__PROBLEM A__
Copy the rows below exactly, everything from the line containing "Wrap output in" down to the last row.

Everything just DON'T seem to be right now.
But well, perhaps i should, or in fact, already used to it.
I don't wish to say it anymore, but soon... ...
Well, i've let down the people who have only known me for " a while ", 'cos they trusted me but i wasn't able to provide them with what i should.
So, well, i am sorry.
So, i am just waiting for Sunday to come, will fetch the German lady to the house & i get my commission.
Without him, i am still clear of WHAT i want, how i should do and not doing things AIMLESSLY.
Perhaps, it was great that it happened, it just showed me CLEARLY, the truth.
I don't like people to snatch, or even "touch" my things, that is how selfish i am, and neither do i like people to COMMENT about my things.
I have my way, different from anyone, or everyone.
All i want now is just a school to study, money to eat, house to stay without that *F.
God was kind enough to give me, HIM, friends, and perhaps, great people. But God took away something called " house " & "family".
Well, God is fair, he gave me something, he will also take another away from me.

__PROBLEM B__
Repeat the passage of the post above word for word, everything from "But well, perhaps" down to "about my things.".

__RECORDS SUPPLIED__
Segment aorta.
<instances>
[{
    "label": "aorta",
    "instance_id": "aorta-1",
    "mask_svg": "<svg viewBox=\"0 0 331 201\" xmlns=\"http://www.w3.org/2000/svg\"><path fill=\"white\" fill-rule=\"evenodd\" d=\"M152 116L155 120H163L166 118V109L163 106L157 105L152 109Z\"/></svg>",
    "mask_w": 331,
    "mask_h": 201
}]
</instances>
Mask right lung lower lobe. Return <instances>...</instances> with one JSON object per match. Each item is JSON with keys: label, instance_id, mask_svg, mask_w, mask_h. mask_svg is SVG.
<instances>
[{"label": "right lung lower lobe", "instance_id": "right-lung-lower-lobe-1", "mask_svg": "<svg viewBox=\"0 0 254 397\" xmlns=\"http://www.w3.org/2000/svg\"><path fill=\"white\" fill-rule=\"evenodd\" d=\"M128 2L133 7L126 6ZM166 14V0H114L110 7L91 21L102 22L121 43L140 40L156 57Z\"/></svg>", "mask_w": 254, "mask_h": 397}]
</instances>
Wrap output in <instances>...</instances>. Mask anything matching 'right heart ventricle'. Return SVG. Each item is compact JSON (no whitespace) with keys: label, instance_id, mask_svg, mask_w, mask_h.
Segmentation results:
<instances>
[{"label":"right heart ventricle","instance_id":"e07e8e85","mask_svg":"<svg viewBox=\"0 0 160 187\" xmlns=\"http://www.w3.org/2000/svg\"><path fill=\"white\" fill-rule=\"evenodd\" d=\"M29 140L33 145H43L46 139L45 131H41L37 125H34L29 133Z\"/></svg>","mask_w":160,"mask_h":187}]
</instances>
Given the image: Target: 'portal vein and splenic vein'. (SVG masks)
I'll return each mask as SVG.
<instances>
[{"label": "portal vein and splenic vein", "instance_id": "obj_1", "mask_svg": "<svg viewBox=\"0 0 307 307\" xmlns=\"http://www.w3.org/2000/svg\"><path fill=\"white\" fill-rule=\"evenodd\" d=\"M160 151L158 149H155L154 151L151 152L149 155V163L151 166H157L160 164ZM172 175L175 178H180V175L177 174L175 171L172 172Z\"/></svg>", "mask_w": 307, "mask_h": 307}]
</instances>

__WORKED SOLUTION A__
Wrap output in <instances>...</instances>. Mask anything matching 'right heart ventricle'. Return SVG. Each item is compact JSON (no whitespace) with keys: label, instance_id, mask_svg, mask_w, mask_h.
Segmentation results:
<instances>
[{"label":"right heart ventricle","instance_id":"e07e8e85","mask_svg":"<svg viewBox=\"0 0 160 187\" xmlns=\"http://www.w3.org/2000/svg\"><path fill=\"white\" fill-rule=\"evenodd\" d=\"M29 140L33 145H43L46 139L45 131H41L37 125H34L29 133Z\"/></svg>","mask_w":160,"mask_h":187}]
</instances>
Given the image: Target: 'portal vein and splenic vein'. (SVG masks)
I'll return each mask as SVG.
<instances>
[{"label": "portal vein and splenic vein", "instance_id": "obj_1", "mask_svg": "<svg viewBox=\"0 0 307 307\" xmlns=\"http://www.w3.org/2000/svg\"><path fill=\"white\" fill-rule=\"evenodd\" d=\"M160 151L158 149H155L154 151L151 152L149 155V163L151 166H157L160 164ZM172 175L175 178H180V175L177 174L175 171L172 172Z\"/></svg>", "mask_w": 307, "mask_h": 307}]
</instances>

__WORKED SOLUTION B__
But well, perhaps i should, or in fact, already used to it.
I don't wish to say it anymore, but soon... ...
Well, i've let down the people who have only known me for " a while ", 'cos they trusted me but i wasn't able to provide them with what i should.
So, well, i am sorry.
So, i am just waiting for Sunday to come, will fetch the German lady to the house & i get my commission.
Without him, i am still clear of WHAT i want, how i should do and not doing things AIMLESSLY.
Perhaps, it was great that it happened, it just showed me CLEARLY, the truth.
I don't like people to snatch, or even "touch" my things, that is how selfish i am, and neither do i like people to COMMENT about my things.